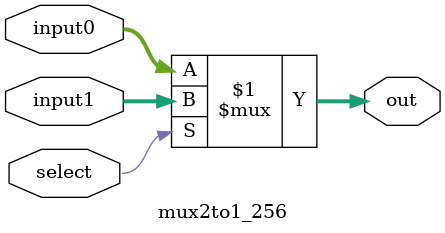
<source format=v>
/*
	Authored 2018-2019, Ryan Voo.

	All rights reserved.
	Redistribution and use in source and binary forms, with or without
	modification, are permitted provided that the following conditions
	are met:

	*	Redistributions of source code must retain the above
		copyright notice, this list of conditions and the following
		disclaimer.

	*	Redistributions in binary form must reproduce the above
		copyright notice, this list of conditions and the following
		disclaimer in the documentation and/or other materials
		provided with the distribution.

	*	Neither the name of the author nor the names of its
		contributors may be used to endorse or promote products
		derived from this software without specific prior written
		permission.

	THIS SOFTWARE IS PROVIDED BY THE COPYRIGHT HOLDERS AND CONTRIBUTORS
	"AS IS" AND ANY EXPRESS OR IMPLIED WARRANTIES, INCLUDING, BUT NOT
	LIMITED TO, THE IMPLIED WARRANTIES OF MERCHANTABILITY AND FITNESS
	FOR A PARTICULAR PURPOSE ARE DISCLAIMED. IN NO EVENT SHALL THE
	COPYRIGHT OWNER OR CONTRIBUTORS BE LIABLE FOR ANY DIRECT, INDIRECT,
	INCIDENTAL, SPECIAL, EXEMPLARY, OR CONSEQUENTIAL DAMAGES (INCLUDING,
	BUT NOT LIMITED TO, PROCUREMENT OF SUBSTITUTE GOODS OR SERVICES;
	LOSS OF USE, DATA, OR PROFITS; OR BUSINESS INTERRUPTION) HOWEVER
	CAUSED AND ON ANY THEORY OF LIABILITY, WHETHER IN CONTRACT, STRICT
	LIABILITY, OR TORT (INCLUDING NEGLIGENCE OR OTHERWISE) ARISING IN
	ANY WAY OUT OF THE USE OF THIS SOFTWARE, EVEN IF ADVISED OF THE
	POSSIBILITY OF SUCH DAMAGE.
*/



/*
 *	2 to 1 multiplexer
 */



module mux2to1(input0, input1, select, out);
	input [31:0]	input0, input1;
	input		select;
	output [31:0]	out;

	assign out = (select) ? input1 : input0;
endmodule

module mux2to1_256(input0, input1, select, out);
	input [255:0]	input0, input1;
	input		select;
	output [255:0]	out;

	assign out = (select) ? input1 : input0;
endmodule
</source>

□ □ □

Please retype the data exactly as it appears, but without any of its pictures.

<source format=v>
/*
	Authored 2018-2019, Ryan Voo.

	All rights reserved.
	Redistribution and use in source and binary forms, with or without
	modification, are permitted provided that the following conditions
	are met:

	*	Redistributions of source code must retain the above
		copyright notice, this list of conditions and the following
		disclaimer.

	*	Redistributions in binary form must reproduce the above
		copyright notice, this list of conditions and the following
		disclaimer in the documentation and/or other materials
		provided with the distribution.

	*	Neither the name of the author nor the names of its
		contributors may be used to endorse or promote products
		derived from this software without specific prior written
		permission.

	THIS SOFTWARE IS PROVIDED BY THE COPYRIGHT HOLDERS AND CONTRIBUTORS
	"AS IS" AND ANY EXPRESS OR IMPLIED WARRANTIES, INCLUDING, BUT NOT
	LIMITED TO, THE IMPLIED WARRANTIES OF MERCHANTABILITY AND FITNESS
	FOR A PARTICULAR PURPOSE ARE DISCLAIMED. IN NO EVENT SHALL THE
	COPYRIGHT OWNER OR CONTRIBUTORS BE LIABLE FOR ANY DIRECT, INDIRECT,
	INCIDENTAL, SPECIAL, EXEMPLARY, OR CONSEQUENTIAL DAMAGES (INCLUDING,
	BUT NOT LIMITED TO, PROCUREMENT OF SUBSTITUTE GOODS OR SERVICES;
	LOSS OF USE, DATA, OR PROFITS; OR BUSINESS INTERRUPTION) HOWEVER
	CAUSED AND ON ANY THEORY OF LIABILITY, WHETHER IN CONTRACT, STRICT
	LIABILITY, OR TORT (INCLUDING NEGLIGENCE OR OTHERWISE) ARISING IN
	ANY WAY OUT OF THE USE OF THIS SOFTWARE, EVEN IF ADVISED OF THE
	POSSIBILITY OF SUCH DAMAGE.
*/



/*
 *	2 to 1 multiplexer
 */



module mux2to1(input0, input1, select, out);
	input [31:0]	input0, input1;
	input		select;
	output [31:0]	out;

	assign out = (select) ? input1 : input0;
endmodule

module mux2to1_256(input0, input1, select, out);
	input [255:0]	input0, input1;
	input		select;
	output [255:0]	out;

	assign out = (select) ? input1 : input0;
endmodule
</source>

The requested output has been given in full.